Dialogue : Aller de l’avant


saharamedia
Samedi 13 Novembre 2010



Le dialogue est là, sans être là. Il n’a pas été formalisé par une approche commune entre le pouvoir et son opposition et l’accalmie que connaît actuellement la scène politique mauritanienne peut être trompeuse. Tout peut redevenir comme avant, si rien n’est fait, par les uns et les autres, pour aller courageusement et résolument vers ce dialogue que réclament les mauritaniens ordinaires.

Il suffit de voir la manière dont le discours du président de l’Assemblée nationale, Messaoud Ould Boulkheir, a été interprété par les uns et les autres pour se rendre compte de la fébrilité de cette paix des braves.


Les dernières prises de positions sur ce qui fait l’essentiel maintenant de la crise politique en Mauritanie (guerre contre le terrorisme, Accord de Dakar) sont inquiétantes à plus d’un titre. Il faut tout faire pour que le débat, jusque-là circonscrit dans les limites de la confrontation entre la Majorité et l’Opposition, ne déborde pour gagner des cercles où la politique n’a pas sa place.
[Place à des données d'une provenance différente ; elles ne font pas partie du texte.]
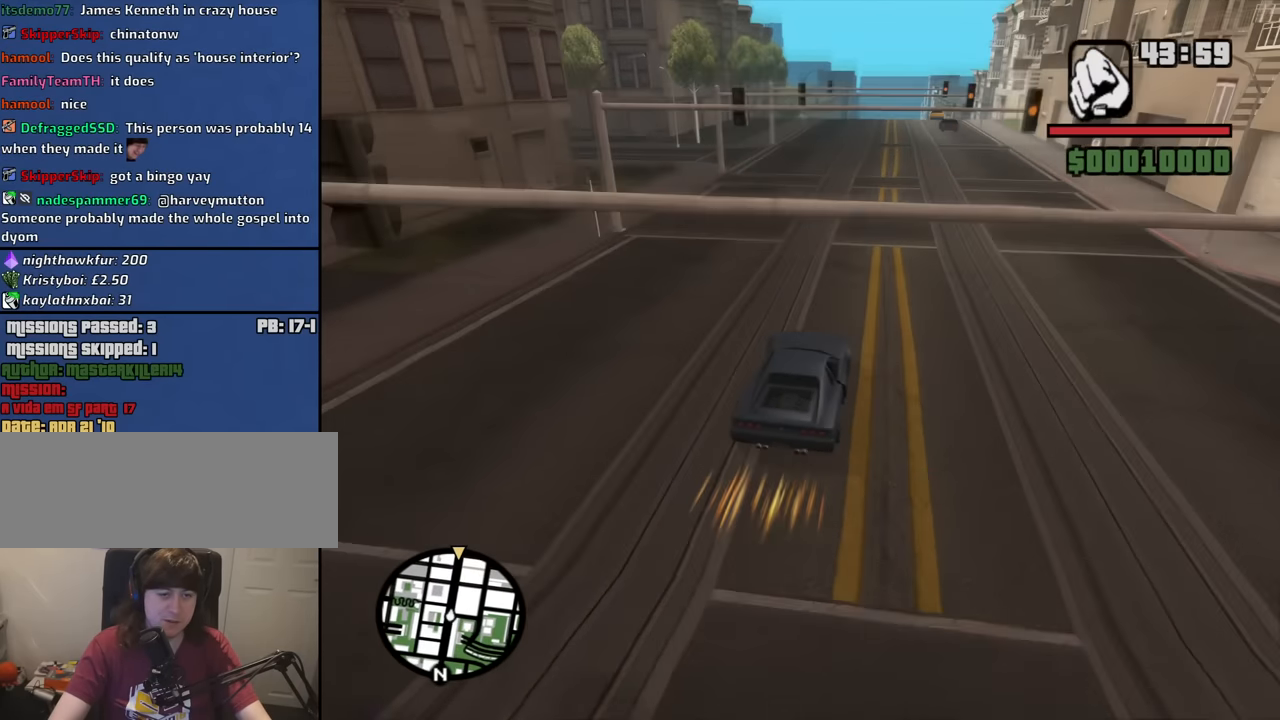
{"keys": ["w"], "mouse": [], "events": []}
On a entendu certains pans de la majorité accuser une certaine opposition de prier pour que la lutte contre le terrorisme soit un échec pour pouvoir en tirer des dividendes politiques certains. On va même jusqu’à penser que des relais de la Coordination de l’Opposition Démocratique travaillent avec acharnement pour mettre à mal les autorités de Nouakchott avec leurs amis algériens et maliens, en mettant en avant l’intrusion de la France dans une guerre contre le terrorisme qui doit rester l’affaire des seuls pays de la zone sahélo-saharienne. L’opposition rend à la Majorité la monnaie en insinuant que le régime est plus que jamais sous la botte de la France.

On peut cependant être content que l’ignorance, dans les deux camps, que la surenchère n’est pas vraiment la voie qui permettra à la Mauritanie de retrouver un semblant de sérénité ne soit plus de mise aujourd’hui.

On est également heureux de constater que, face à une scène politique qui boue, l’on ne soit pas porté à croire que la résolution de la crise mauritanienne passera, encore une fois, par la voie de l’étranger. Le linge sale doit, cette fois-ci, être lavé en famille, sans recourir à la médiation du président Wade, et encore moins à celle de la France ou du guide libyen dont on se rappelle encore avec amertume le rôle joué Guide dans l’enlisement de la crise de 2008.  Face aux réticences de la classe politique mauritanienne à faire en sorte que tous les protagonistes se retrouvent autour de la même table, il ne faut pas attendre que la crise (et peut-être atteigne son comble) pour venir jouer aux pompiers. C’est cela que les uns et les autres doivent comprendre d’abord pour accepter ensuite que la nature de la crise mauritanienne actuelle requiert uniquement des parties en conflit l’acceptation du principe qu’une majorité se doit de débattre de certaines questions nationales avec son opposition. L’idée que tout doit passer par un partage du pouvoir, dans le cadre d’un gouvernement d’union nationale ne s’impose pas comme le règlement d’une crise relevant plus de l’appréciation d’une situation générale du pays que d’un conflit ouvert pour l’accession ou la maîtrise du pouvoir.

C’est dans ce cadre précis que l’on replace la bataille qui s’engage pour savoir comment l’opposition compte pousser le président de la République et ses soutiens au dialogue mais, surtout, ce que la Majorité projette faire pour que le gouvernement qui la représente ne plie sous le poids des difficultés.